REVIEW: As with the other episodes of Black Mirror this series, ‘The Waldo Moment’ strongly focuses on an individual. Daniel Rigby’s performance as Jamie Salter is effective in portraying the mixture of self-loathing and cockiness that makes a stand-up comedian.

His motion capture cartoon character of Waldo the blue bear is a pretty unsophisticated creation and you easily imagine something like that on BBC Three among all the other hilarious comedy you can find there. The concept of humiliating a celebrity acting in good will in a fake environment isn’t so far away from Brass Eye, and Brooker originally came up with this idea when writing Nathan Barley with that show’s mastermind Chris Morris.

Waldo comes to political prominence after humiliating experienced Tory candidate on the show. When  Liam Monroe then stands for a Conservative safe seat, producers see it as a great opportunity to put Waldo on the big stage and follow him around for comic effect. Monroe’s main candidate is an ambitious young Labour candidate Gwendolyn Harris (Chloe Pirrie) who has a one night stand with Jamie before breaking his heart as she is unable to talk to him during the campaign.

The defining moment for Waldo comes when he is invited to join a student debate and Jamie’s rage makes Waldo actually say something. This is in contrast to political archetypes who are there to play the game being the smug upper-class male and the go getting young female, out to make herself known but not to win. He exposes the deep rooted cynicism within modern politics. Waldo doesn’t say anything particularly groundbreaking but it would probably get a round of applause on question time. When that video goes viral, producers realise they can motivate the apathetic majority.

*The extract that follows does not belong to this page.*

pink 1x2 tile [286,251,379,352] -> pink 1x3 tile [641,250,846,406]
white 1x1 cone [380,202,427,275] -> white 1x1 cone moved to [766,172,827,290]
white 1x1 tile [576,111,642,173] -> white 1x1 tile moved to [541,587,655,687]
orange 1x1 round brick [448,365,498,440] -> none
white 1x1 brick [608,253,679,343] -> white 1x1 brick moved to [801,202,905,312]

Perhaps the main problem with this episode is that aside from that outburst, Waldo doesn’t say anything except knob jokes and it’s hard to see why something so obnoxious can be so appealing to the public at large. The point being made is that the political system is absurd and the internet era is raising an idiocracy who would rather interact with a cartoon than the political system. It’s a reasonable point in many ways but as a paid up member of the public, I can’t help but feeling I’m better a little insulted. While it might work in a bi-election that the mysterious “Agency” feels Waldo can be used as a global political entertainment tool seems to be stretch.

Similarly, the final scenes set in a police state Waldo controlled future are powerful but so distant from the rest of the episode it feels like a twist for the sake of it.

The episode is at the most effective when its focussed on the protagonist. When Jamie snaps and tells the public Waldo to vote for a real candidate, it’s the strongest moment in the episode and it feels like a real person taking a stand. The message is reminiscent of Dennis Potter’s from Vote, Vote, Vote, for Nigel Barton. It’s a direct plea to the public to vote because it matters.

This may not be perfect television but at the very least, Brooker is trying to say something. That’s surely worth a round of applause.